◆ **PROBLEM**
Copy exactly the lines of the data below, beginning with the line with "thumb cmc: (1071, 963)" and ending with the line with "pinky tip: (1267, 613)". Pictures are to be omitted.
::::
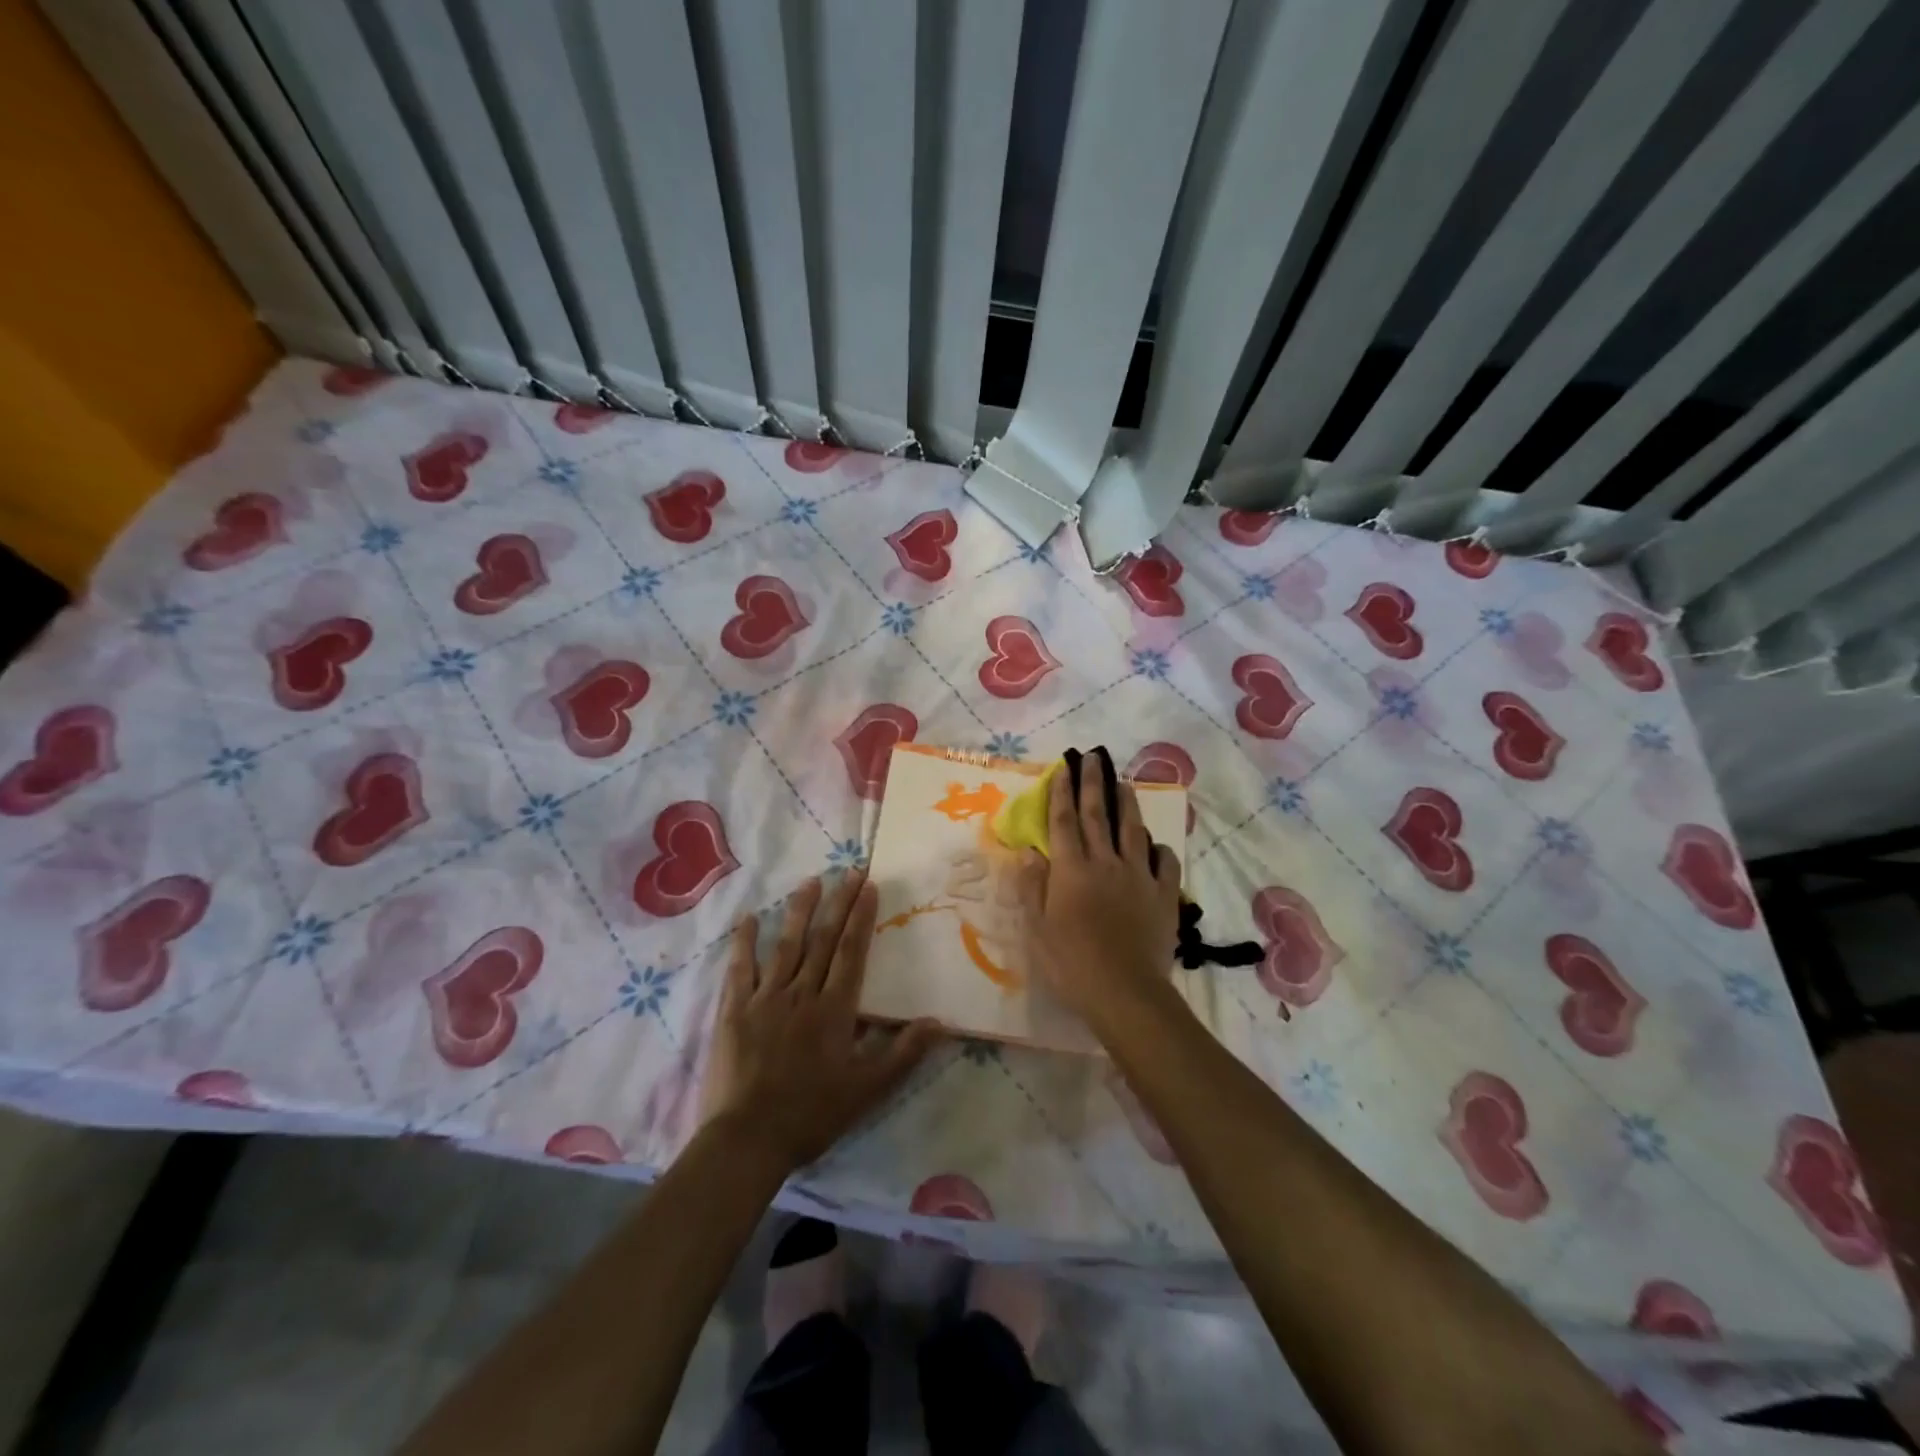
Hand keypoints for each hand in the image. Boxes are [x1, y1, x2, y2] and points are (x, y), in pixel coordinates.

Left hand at [699, 871, 938, 1174]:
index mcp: (834, 1009)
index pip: (852, 952)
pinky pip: (740, 969)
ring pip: (786, 946)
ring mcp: (765, 999)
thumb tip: (939, 1022)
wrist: (748, 1139)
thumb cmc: (812, 1114)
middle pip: (823, 940)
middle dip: (838, 903)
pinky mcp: (735, 1011)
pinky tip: (750, 919)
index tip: (868, 886)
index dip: (861, 917)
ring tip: (810, 881)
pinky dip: (745, 943)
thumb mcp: (867, 1090)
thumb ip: (902, 1053)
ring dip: (800, 911)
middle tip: (849, 871)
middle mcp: (802, 993)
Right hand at [1014, 747, 1183, 1023]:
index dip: (1061, 792)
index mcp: (1071, 869)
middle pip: (1097, 815)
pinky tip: (1156, 846)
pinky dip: (1160, 849)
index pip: (1063, 821)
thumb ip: (1032, 886)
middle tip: (1094, 757)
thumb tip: (1028, 851)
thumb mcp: (1036, 929)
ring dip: (1127, 804)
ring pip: (1133, 830)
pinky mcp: (1163, 895)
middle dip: (1093, 783)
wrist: (1124, 991)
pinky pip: (1165, 863)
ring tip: (1124, 784)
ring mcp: (1138, 876)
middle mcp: (1105, 862)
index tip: (1063, 768)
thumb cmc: (1071, 963)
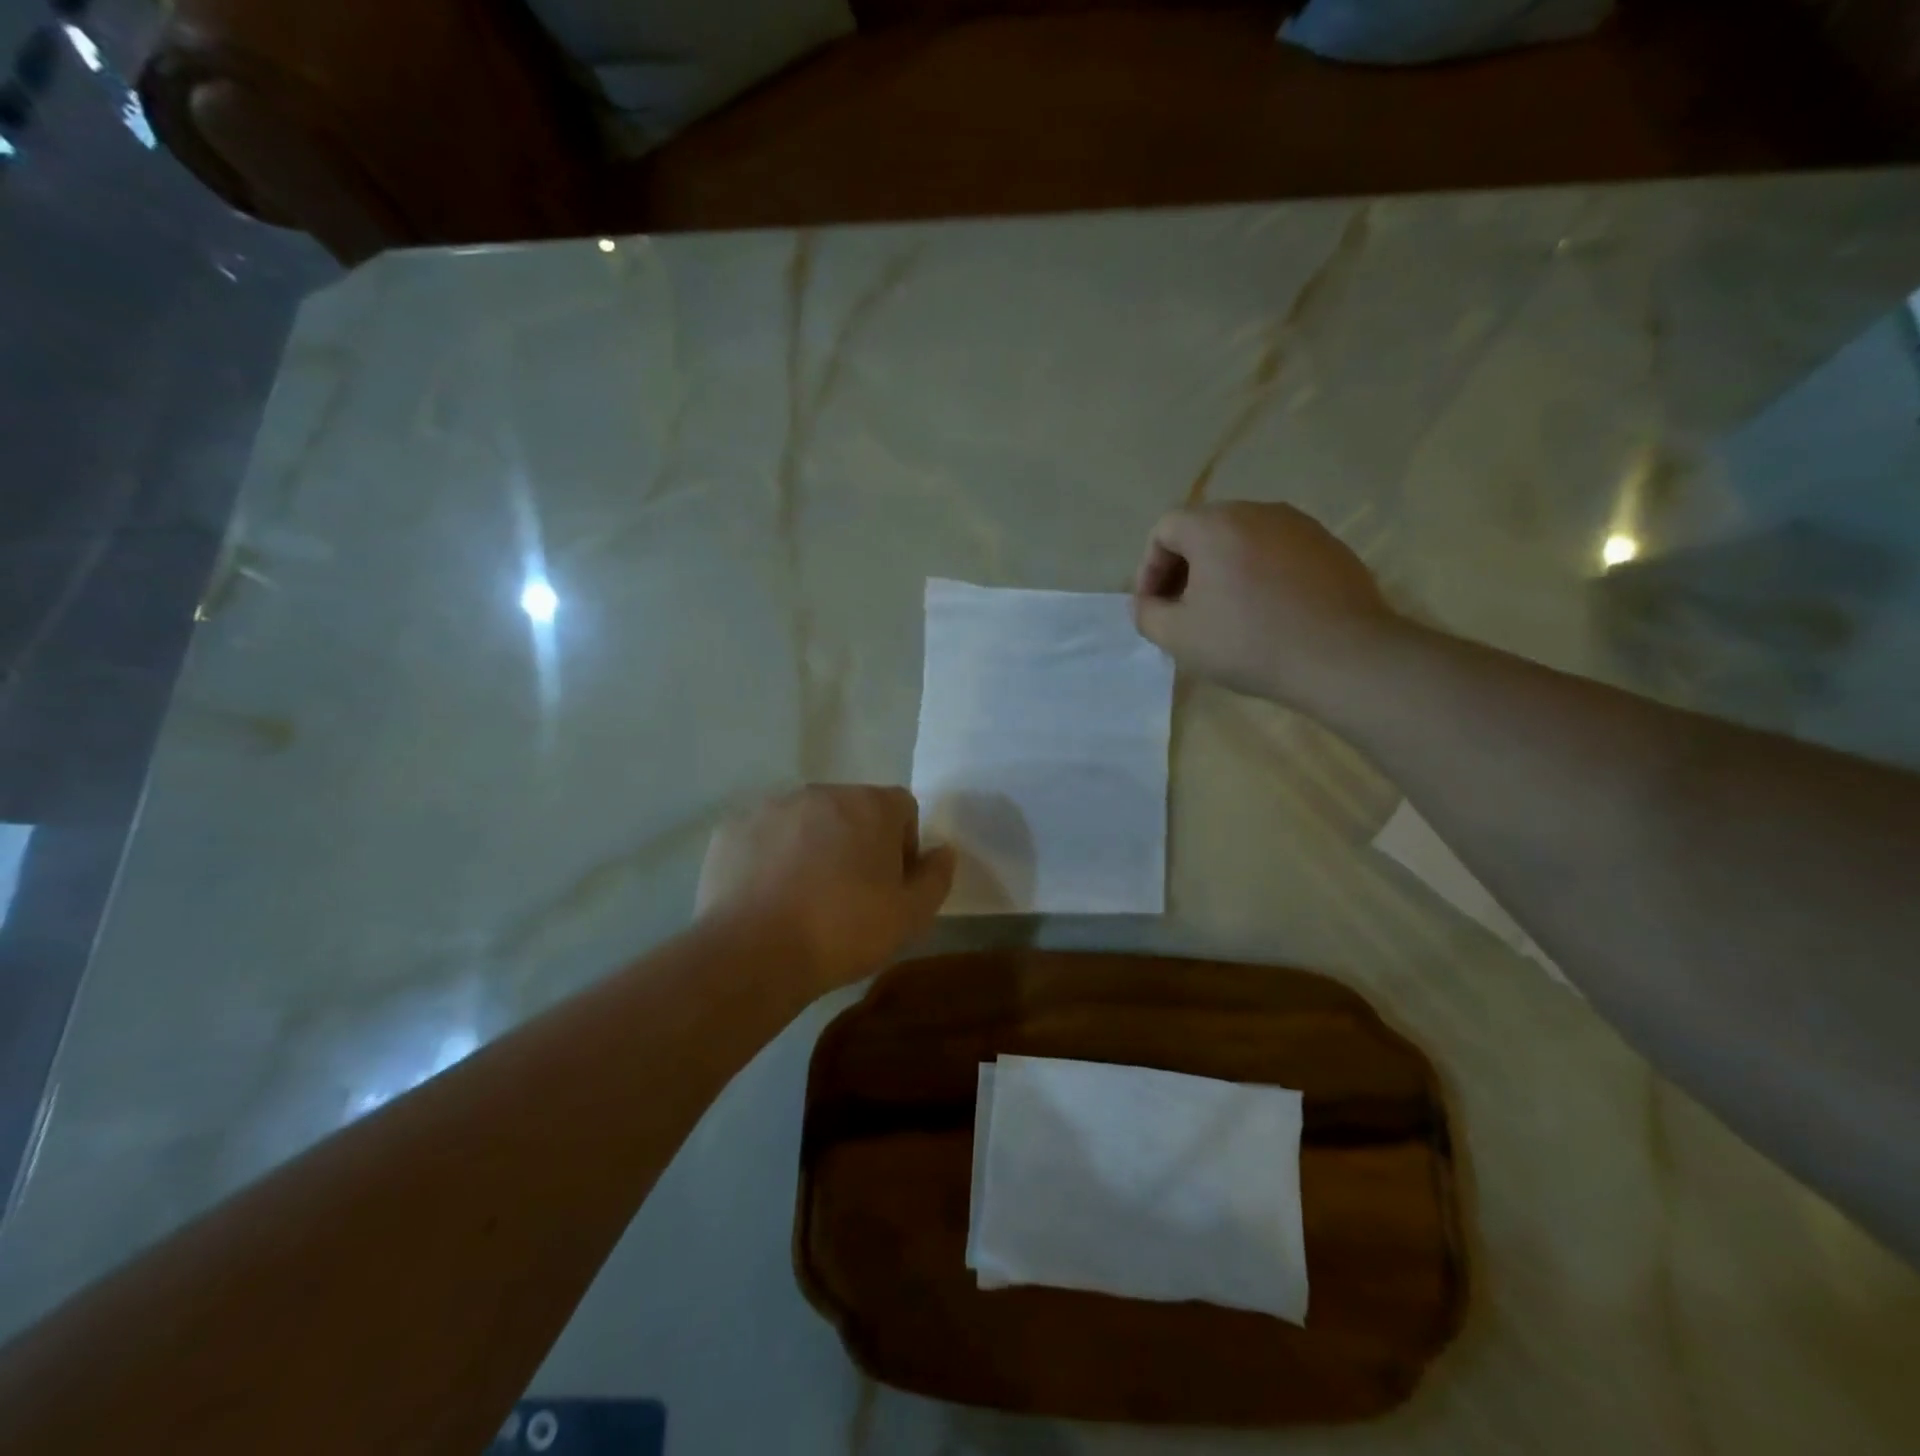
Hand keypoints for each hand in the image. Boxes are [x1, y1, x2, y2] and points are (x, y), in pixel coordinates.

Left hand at [696, 785, 955, 993]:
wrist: (754, 952)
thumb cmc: (844, 931)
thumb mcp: (911, 916)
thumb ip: (936, 877)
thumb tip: (943, 851)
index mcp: (871, 805)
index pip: (902, 808)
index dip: (903, 845)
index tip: (891, 884)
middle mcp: (822, 792)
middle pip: (852, 809)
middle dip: (857, 841)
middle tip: (849, 893)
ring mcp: (773, 806)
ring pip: (806, 820)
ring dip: (813, 845)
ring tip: (804, 896)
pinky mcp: (733, 827)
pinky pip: (765, 835)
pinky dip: (771, 855)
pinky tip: (767, 895)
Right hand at [1131, 502, 1403, 711]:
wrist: (1342, 656)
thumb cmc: (1248, 642)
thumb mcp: (1178, 636)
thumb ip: (1147, 613)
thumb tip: (1147, 602)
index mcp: (1215, 525)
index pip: (1165, 528)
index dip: (1149, 568)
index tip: (1153, 606)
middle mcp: (1257, 511)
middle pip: (1204, 529)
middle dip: (1184, 568)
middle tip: (1182, 610)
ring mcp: (1299, 525)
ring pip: (1243, 540)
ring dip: (1222, 571)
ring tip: (1224, 613)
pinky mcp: (1330, 546)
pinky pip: (1278, 552)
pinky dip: (1259, 574)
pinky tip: (1267, 613)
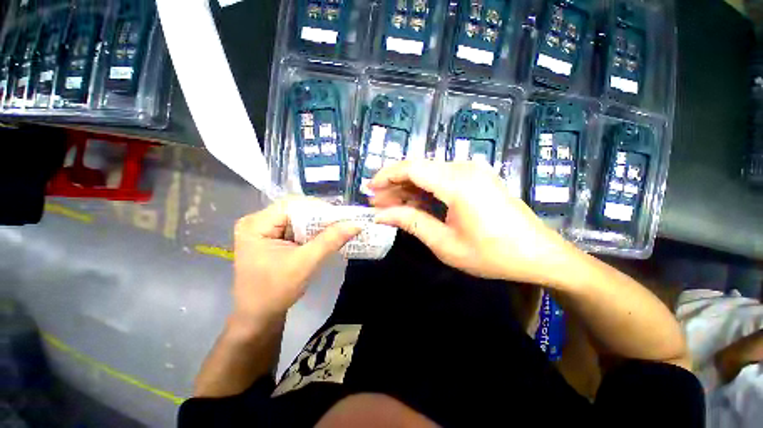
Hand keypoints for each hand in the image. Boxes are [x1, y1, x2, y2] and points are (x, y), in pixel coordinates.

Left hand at [232, 198, 361, 322]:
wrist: (259, 317)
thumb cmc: (275, 292)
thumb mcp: (305, 264)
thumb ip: (330, 241)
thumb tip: (355, 224)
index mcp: (256, 224)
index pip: (292, 205)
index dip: (318, 208)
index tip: (341, 217)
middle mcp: (257, 222)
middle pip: (295, 210)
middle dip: (320, 218)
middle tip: (342, 224)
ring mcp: (264, 230)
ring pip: (298, 219)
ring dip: (318, 225)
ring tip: (338, 229)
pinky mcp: (272, 238)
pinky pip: (296, 228)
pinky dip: (312, 232)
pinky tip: (325, 237)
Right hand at [371, 161, 576, 284]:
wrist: (538, 255)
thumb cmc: (492, 254)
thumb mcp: (445, 243)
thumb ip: (411, 223)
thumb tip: (382, 215)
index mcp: (457, 183)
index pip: (411, 168)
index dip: (386, 176)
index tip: (369, 189)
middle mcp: (464, 169)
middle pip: (418, 169)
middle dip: (394, 185)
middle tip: (376, 203)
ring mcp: (472, 172)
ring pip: (429, 174)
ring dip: (408, 189)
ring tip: (389, 206)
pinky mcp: (476, 179)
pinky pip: (442, 180)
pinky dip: (424, 191)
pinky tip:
::::
◆ **FINISHED TASK**
thumb cmc: (1071, 963)
Hand keypoints for each hand in the image. Boxes are [x1, y1, x2, y2] and points are (x, y), in pixel coordinates.

Left hand at [696, 785, 955, 993]:
wrist: (754, 952)
thumb cmc: (844, 931)
thumb mcp: (911, 916)
thumb ip: (936, 877)
thumb tip: (943, 851)
index mcp: (871, 805)
index pip: (902, 808)
index dip: (903, 845)
index tip: (891, 884)
middle mcp: (822, 792)
middle pip: (852, 809)
middle dip: (857, 841)
middle tip: (849, 893)
ring mcp: (773, 806)
ring pip: (806, 820)
ring dip: (813, 845)
ring tip: (804, 896)
pinky mcp: (733, 827)
pinky pip: (765, 835)
pinky dip: (771, 855)
pinky tip: (767, 895)
Right hand at [1131, 502, 1403, 711]:
wrist: (1342, 656)
thumb cmc: (1248, 642)
thumb mcp: (1178, 636)
thumb ip: (1147, 613)
thumb tip: (1147, 602)
index mcp: (1215, 525)
index pip: (1165, 528)
index dip: (1149, 568)
index tip: (1153, 606)
middle mcp: (1257, 511)
middle pip: (1204, 529)
middle dip: (1184, 568)
middle tip: (1182, 610)
ring mcp: (1299, 525)
ring pip: (1243, 540)
ring dip: (1222, 571)
ring tip: (1224, 613)
pinky mcp: (1330, 546)
pinky pip: (1278, 552)
pinky dip: (1259, 574)
pinky tip: (1267, 613)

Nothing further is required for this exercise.